(READING TEXT)
------------
Any working adult that cannot commit to these four basic principles must adjust their lifestyle. Buy less house or even rent a home. Buy less car. Eliminate expensive vacations. Stop eating out 4 days a week (unless you are visiting one of my clients). Stop buying the latest and greatest tech gadget.
Our government has to do more to address economic growth, the shrinking middle class and the long-term health of our social programs. In the meantime we must take personal responsibility and commit to our own fiscal health. The individuals and businesses that do not get distracted and maintain strong fiscal principles will realize the NEW American Dream and even perhaps the OLD American Dream.
In June Ohio passed a biennial budget bill which tinkered with the state’s tax laws. While the initial version of the law was very concerning for businesses and the Ohio economy, the final version is much more palatable. The following is a summary of the key provisions:
• Small Business Investor Income Deduction – If there was a “Great” category this would be in it. This is a 50% deduction on an individual’s Ohio business income up to the first $250,000. This ultimately nets to over $6,000 of tax savings for owners maximizing the deduction. While this amount won’t turn around a company, it is a tremendous help to all the small businesses working hard in Ohio.
------------
[Stored data entries]

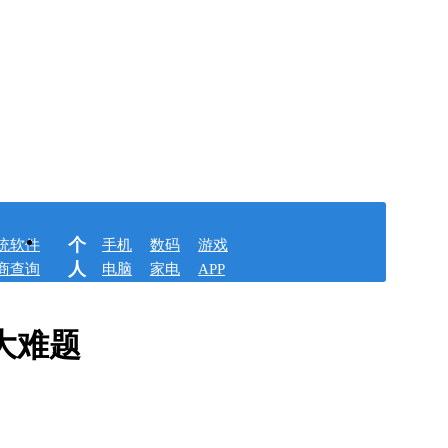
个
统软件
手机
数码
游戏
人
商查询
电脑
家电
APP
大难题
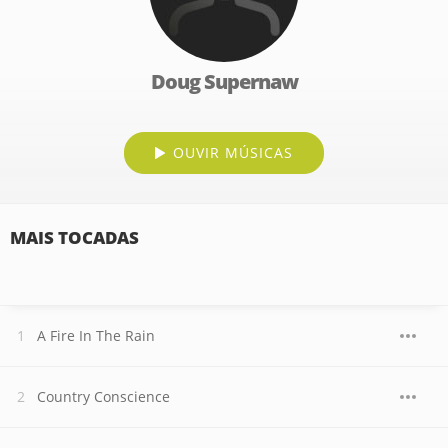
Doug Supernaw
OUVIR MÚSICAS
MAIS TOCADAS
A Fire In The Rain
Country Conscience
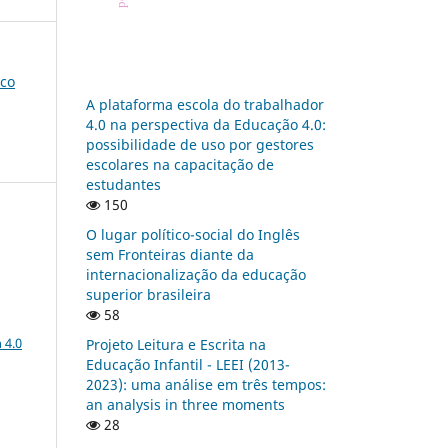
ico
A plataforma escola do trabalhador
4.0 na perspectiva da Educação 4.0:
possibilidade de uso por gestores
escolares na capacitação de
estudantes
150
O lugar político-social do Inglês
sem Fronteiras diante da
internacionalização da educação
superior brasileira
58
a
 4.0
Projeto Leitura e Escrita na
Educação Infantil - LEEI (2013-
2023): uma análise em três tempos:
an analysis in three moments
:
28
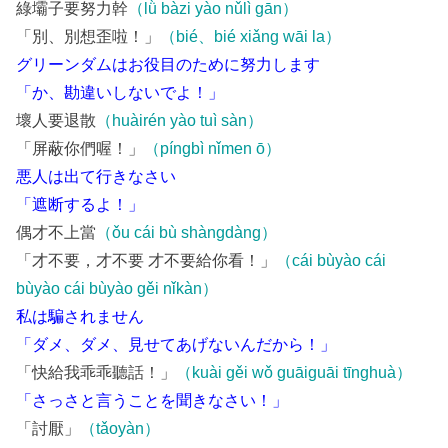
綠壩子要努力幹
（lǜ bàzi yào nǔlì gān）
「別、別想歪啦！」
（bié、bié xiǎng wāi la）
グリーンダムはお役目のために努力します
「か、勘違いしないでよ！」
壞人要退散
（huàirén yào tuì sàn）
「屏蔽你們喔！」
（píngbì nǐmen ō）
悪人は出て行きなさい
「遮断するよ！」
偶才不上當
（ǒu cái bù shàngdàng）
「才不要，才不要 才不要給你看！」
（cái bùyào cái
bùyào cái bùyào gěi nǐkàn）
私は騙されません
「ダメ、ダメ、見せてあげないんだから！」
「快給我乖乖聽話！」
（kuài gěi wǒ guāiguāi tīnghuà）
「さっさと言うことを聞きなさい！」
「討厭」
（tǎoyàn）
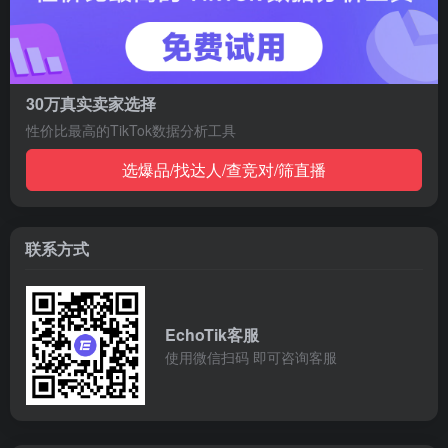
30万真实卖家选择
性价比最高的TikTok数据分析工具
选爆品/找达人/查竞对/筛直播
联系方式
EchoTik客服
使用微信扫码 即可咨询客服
------------
(REQUIRED WORK) Does the finance text support each statement below? (a) Ohio passed a biennial budget bill in June. (b) The Small Business Investor Income Deduction applies to all of an individual's Ohio business income, with no upper limit. (c) The final version of the Ohio law was more worrying for businesses than the initial version.

(COMPLETED TASK)
(a) Yes: "In June Ohio passed a biennial budget bill which tinkered with the state’s tax laws."
(b) No: "This is a 50% deduction on an individual’s Ohio business income up to the first $250,000."
(c) No: "While the initial version of the law was very concerning for businesses and the Ohio economy, the final version is much more palatable."